According to Fortune, Fei-Fei Li immigrated to the U.S. at 15 with little English or money and ended up running her parents’ dry cleaning business while studying at Princeton. Her creation of ImageNet in 2009—a massive dataset of 15 million labeled images across 22,000 categories—fundamentally changed AI research and led to the deep learning breakthrough of AlexNet in 2012. Today she’s a Stanford professor who co-founded World Labs, a startup that reached a valuation just over $1 billion within four months of launching. She currently advises global leaders including President Biden and serves on the UN’s scientific advisory board while reluctantly accepting her “godmother of AI” title.
From dry cleaner to datasets
Here’s the thing about Fei-Fei Li’s story—it’s not your typical Silicon Valley founder narrative. While other tech leaders were tinkering with computers in their garages, she was literally running a dry cleaning business. And she kept running it remotely during the first half of her PhD at Caltech. That experience, she says, taught her the resilience that would become essential when everyone told her massive image datasets were a waste of time.
The ImageNet breakthrough
Back in 2007, when Li proposed building what would become ImageNet, her mentor warned she’d “taken this idea way too far.” The entire AI field was convinced that algorithms—not data—were the bottleneck.
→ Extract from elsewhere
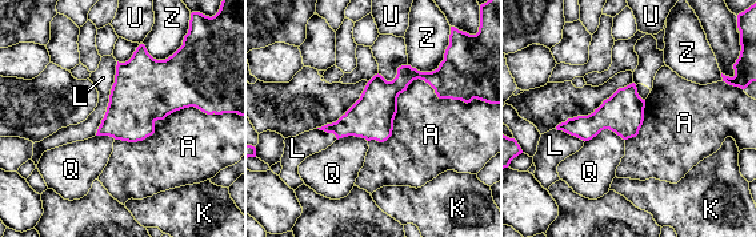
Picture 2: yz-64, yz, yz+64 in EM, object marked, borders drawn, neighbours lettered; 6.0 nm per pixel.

But Li noticed something obvious that everyone else had missed: humans learn from massive amounts of experience, while computers were trying to learn from datasets with just a few hundred images. So she dragged along impatient graduate students and built what nobody thought was possible. The result? The dataset that would accidentally revolutionize AI.
Spatial intelligence revolution
Now Li is tackling what she calls “spatial intelligence” through her startup World Labs. Basically, she wants AI to understand and interact with the physical world visually, the way humans do, rather than just through language. Their first product, Marble, lets users create downloadable 3D worlds through prompts. It’s a fascinating pivot from her earlier work, and she’s been explaining the vision in talks like her TED presentation on spatial intelligence. The billion-dollar valuation after just four months suggests investors are buying into her next big bet.
Reluctant godmother
Li initially cringed at the “godmother of AI” nickname, but she’s come to accept it with a dose of feminist pragmatism. As she pointed out at Fortune’s Most Powerful Women conference, “In the entire history of science and technology, so many men are called founding fathers or godfathers. If women are so readily rejecting that title, where is our voice?” Meanwhile, she’s balancing her CEO role with advising global leaders, having joined the UN’s scientific advisory board while maintaining her position as a Stanford professor. Not bad for someone who started out answering phones at a dry cleaner.